Ein weiteres Beispiel griff King aus seinem Alltagsleben: er habe mehrfach versucht, seine dreizehnjährige Tochter auf dem Smartphone zu erreichen. Sie habe aber nie zurückgerufen. Auf Vaters Frage nach den Grund dafür erklärte der Teenager, sie telefoniere grundsätzlich nicht ("Daaaad, we don’t do that!") Facebooks Wachstumsraten bei Frauen der Generation 55plus erklärt King denn auch eben damit - diese Frauen sehen keine andere Möglichkeit mehr, ihre Kinder oder Enkel zu kontaktieren.

Für Banken heißt das: Mobile muss der Kanal erster Wahl sein. Junge Verbraucher werden sich für die Bank entscheiden, die bei ihren Facebook-Freunden als cool gilt. In München fragte King: "Glauben Sie wirklich, diese jungen Leute werden in eine Bankfiliale gehen und fünf verschiedene Formulare ausfüllen, um ein Girokonto zu eröffnen?"

Junge Menschen haben noch nicht einmal mehr eine Unterschrift

Das Konto der Zukunft funktioniert als Download auf dem Smartphone, davon ist King überzeugt. Glaubt man ihm, verfügt ein Viertel der heutigen Studienanfänger noch nicht einmal über eine Unterschrift. Zwar können sie noch schreiben, haben aber nie eine individuelle Signatur entwickelt - sie erwarten Dokumentenschutz per Voice, Fingerabdruck oder Iris-Scan.

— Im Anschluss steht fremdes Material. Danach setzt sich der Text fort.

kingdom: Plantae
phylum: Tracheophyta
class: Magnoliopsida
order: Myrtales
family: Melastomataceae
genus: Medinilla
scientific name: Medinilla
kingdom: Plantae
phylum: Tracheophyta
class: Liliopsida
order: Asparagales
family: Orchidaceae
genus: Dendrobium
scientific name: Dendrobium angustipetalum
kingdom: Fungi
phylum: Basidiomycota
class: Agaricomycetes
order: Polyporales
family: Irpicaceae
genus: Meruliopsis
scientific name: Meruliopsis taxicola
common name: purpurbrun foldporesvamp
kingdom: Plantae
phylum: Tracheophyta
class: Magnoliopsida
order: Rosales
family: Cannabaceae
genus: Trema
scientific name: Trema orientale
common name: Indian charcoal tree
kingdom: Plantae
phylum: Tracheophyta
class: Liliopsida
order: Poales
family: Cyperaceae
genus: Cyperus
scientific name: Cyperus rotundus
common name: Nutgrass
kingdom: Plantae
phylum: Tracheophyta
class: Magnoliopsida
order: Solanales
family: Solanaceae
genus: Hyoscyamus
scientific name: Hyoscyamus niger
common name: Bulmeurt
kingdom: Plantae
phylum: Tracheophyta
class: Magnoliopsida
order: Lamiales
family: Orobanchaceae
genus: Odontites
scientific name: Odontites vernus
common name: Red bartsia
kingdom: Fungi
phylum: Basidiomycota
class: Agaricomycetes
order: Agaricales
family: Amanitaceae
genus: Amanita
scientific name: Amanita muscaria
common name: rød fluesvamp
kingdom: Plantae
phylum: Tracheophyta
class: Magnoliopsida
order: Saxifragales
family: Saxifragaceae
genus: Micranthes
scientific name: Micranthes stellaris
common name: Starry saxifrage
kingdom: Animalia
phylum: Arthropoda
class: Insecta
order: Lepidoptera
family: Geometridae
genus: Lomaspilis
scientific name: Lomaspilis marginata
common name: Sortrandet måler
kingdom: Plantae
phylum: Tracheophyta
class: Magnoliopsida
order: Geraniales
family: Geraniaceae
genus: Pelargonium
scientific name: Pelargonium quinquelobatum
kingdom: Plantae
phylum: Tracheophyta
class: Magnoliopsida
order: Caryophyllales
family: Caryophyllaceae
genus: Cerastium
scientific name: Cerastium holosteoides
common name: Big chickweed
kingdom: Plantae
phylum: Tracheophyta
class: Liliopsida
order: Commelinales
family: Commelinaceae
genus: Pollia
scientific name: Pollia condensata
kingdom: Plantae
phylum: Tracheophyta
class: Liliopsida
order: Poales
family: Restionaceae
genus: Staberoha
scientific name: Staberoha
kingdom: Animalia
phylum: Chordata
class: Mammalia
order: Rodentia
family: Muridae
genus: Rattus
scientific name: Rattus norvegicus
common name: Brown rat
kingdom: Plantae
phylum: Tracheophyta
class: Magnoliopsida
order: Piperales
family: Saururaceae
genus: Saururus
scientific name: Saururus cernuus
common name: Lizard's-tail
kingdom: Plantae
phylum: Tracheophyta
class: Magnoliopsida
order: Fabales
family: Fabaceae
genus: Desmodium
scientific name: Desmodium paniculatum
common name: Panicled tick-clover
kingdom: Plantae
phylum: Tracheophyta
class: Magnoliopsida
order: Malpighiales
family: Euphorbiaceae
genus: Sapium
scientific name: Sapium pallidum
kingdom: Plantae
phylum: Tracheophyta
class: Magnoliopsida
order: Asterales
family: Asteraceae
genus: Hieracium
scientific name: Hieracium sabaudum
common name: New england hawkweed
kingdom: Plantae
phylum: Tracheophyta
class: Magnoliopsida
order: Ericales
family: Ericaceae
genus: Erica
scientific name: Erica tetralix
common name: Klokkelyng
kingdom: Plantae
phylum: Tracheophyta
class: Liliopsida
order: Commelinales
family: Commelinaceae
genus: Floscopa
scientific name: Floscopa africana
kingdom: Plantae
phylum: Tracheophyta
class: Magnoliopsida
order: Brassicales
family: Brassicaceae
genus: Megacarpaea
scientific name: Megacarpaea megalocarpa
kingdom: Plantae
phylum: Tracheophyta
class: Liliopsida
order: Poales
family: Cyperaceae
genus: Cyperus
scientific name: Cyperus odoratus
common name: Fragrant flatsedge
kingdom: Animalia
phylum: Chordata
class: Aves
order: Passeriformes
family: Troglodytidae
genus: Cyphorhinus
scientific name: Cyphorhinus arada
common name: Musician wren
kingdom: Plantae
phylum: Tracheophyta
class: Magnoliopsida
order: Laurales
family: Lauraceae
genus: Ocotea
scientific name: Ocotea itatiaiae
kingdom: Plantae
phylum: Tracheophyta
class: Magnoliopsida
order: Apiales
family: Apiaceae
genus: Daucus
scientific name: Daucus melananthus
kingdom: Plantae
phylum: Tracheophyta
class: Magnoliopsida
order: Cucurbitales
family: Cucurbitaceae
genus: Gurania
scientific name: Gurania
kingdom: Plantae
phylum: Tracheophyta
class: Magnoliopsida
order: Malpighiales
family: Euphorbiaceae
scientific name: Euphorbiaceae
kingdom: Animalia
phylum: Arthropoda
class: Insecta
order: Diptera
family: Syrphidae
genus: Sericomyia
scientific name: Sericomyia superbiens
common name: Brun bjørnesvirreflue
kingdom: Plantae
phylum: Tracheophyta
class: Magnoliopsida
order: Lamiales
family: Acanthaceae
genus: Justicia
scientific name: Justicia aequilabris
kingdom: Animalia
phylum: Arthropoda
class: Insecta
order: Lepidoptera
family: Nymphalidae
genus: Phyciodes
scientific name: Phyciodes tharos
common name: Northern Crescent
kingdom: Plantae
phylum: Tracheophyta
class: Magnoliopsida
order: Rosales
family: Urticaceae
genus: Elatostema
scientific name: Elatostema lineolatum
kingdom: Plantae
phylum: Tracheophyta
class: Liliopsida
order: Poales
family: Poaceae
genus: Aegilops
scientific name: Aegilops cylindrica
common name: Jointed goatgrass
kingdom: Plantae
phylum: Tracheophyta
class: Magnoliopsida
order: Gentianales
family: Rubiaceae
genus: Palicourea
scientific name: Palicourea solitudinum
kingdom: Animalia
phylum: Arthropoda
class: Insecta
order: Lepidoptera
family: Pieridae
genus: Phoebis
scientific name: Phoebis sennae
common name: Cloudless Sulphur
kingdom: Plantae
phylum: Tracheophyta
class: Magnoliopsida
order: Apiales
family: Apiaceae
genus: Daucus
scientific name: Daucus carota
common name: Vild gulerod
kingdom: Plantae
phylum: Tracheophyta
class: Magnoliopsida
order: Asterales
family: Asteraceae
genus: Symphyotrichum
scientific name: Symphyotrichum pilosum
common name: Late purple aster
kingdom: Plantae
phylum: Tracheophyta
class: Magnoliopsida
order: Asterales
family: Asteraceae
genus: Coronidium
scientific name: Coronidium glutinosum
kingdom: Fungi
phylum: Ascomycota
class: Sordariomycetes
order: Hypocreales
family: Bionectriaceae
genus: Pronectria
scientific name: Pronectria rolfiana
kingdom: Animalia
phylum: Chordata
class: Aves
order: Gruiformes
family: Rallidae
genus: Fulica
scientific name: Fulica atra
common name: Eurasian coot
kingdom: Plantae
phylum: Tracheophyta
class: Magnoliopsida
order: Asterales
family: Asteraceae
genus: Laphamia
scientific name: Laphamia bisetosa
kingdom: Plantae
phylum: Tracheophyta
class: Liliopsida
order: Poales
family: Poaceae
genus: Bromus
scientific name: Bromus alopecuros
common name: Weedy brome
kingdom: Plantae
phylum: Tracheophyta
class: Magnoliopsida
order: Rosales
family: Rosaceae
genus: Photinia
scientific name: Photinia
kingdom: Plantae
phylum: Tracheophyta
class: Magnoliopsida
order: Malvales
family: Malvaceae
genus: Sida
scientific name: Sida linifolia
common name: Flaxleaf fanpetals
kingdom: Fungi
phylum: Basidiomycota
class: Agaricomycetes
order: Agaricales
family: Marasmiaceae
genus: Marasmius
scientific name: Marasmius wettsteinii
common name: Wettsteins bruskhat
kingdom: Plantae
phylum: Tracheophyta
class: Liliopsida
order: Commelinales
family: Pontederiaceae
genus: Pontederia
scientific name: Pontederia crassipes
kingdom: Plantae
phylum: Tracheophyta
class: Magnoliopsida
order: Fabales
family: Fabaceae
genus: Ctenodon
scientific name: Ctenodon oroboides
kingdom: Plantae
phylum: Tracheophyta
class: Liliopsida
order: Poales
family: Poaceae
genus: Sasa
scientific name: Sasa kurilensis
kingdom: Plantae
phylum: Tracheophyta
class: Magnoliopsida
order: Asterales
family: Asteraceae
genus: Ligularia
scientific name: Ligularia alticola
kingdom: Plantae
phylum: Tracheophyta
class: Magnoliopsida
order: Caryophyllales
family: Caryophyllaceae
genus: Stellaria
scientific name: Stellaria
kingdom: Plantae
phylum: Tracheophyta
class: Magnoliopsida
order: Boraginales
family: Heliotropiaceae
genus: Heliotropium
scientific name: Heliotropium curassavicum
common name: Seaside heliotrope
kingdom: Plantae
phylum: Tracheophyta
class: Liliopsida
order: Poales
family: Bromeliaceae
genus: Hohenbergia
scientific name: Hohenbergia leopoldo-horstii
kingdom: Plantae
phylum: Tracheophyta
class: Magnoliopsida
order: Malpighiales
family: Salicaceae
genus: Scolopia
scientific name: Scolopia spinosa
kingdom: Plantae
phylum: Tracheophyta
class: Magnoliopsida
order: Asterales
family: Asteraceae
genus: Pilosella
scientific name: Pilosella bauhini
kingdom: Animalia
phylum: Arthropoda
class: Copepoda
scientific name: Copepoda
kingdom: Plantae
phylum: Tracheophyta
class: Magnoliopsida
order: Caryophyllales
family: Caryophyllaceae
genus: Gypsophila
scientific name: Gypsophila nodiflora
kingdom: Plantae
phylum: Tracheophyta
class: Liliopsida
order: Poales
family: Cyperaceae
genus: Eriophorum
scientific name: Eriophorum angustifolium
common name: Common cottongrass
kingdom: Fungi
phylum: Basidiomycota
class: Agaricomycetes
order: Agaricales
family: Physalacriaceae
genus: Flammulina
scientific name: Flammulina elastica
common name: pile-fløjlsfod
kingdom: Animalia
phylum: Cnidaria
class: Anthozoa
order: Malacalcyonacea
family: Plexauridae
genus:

Walter Kirchmann, Geschäftsführer von FI-TS, hörte es mit Staunen. King musste denn auch einräumen, dass Deutschland hier kaum als Vorzeige-Beispiel taugt - er gibt die Smartphone-Marktdurchdringung mit 55 Prozent an, in einigen Regionen Asiens liegt sie bei 90 Prozent. Kirchmann wiederum bezog sich auf den anderen Aspekt der Veranstaltung - Compliance. Dass junge Verbraucher mit ihren Handys verwachsen sind, bestreitet der FI-TS-Chef nicht. Dass aber die Bundesanstalt für Finanzdienstleistungsaufsicht (BaFin) die Kontoeröffnung ohne Unterschrift zulässt, sieht er in naher Zukunft kaum.

Beispiel Fidor Bank

Doch Anzeichen für den von King skizzierten Wandel gibt es auch in Deutschland. So erhielt 2009 die Fidor Bank AG aus München ihre Vollbank-Lizenz. "Die ursprüngliche Gründungsidee war, die sich im Netz vermehrt abzeichnenden Web-2.0-Verhaltensweisen in den Bereich der Finanzdienstleistung zu übertragen", erklärt die Bank über sich selbst. Die Direktbank schreibt auf ihrer Site: "Wir sind die Bank, die den Begriff Vertrauen lebt und nicht nur für die Werbung nutzt. 'Banking mit Freunden' ist ein anspruchsvoller Slogan." Klingt ja wie bei PewDiePie.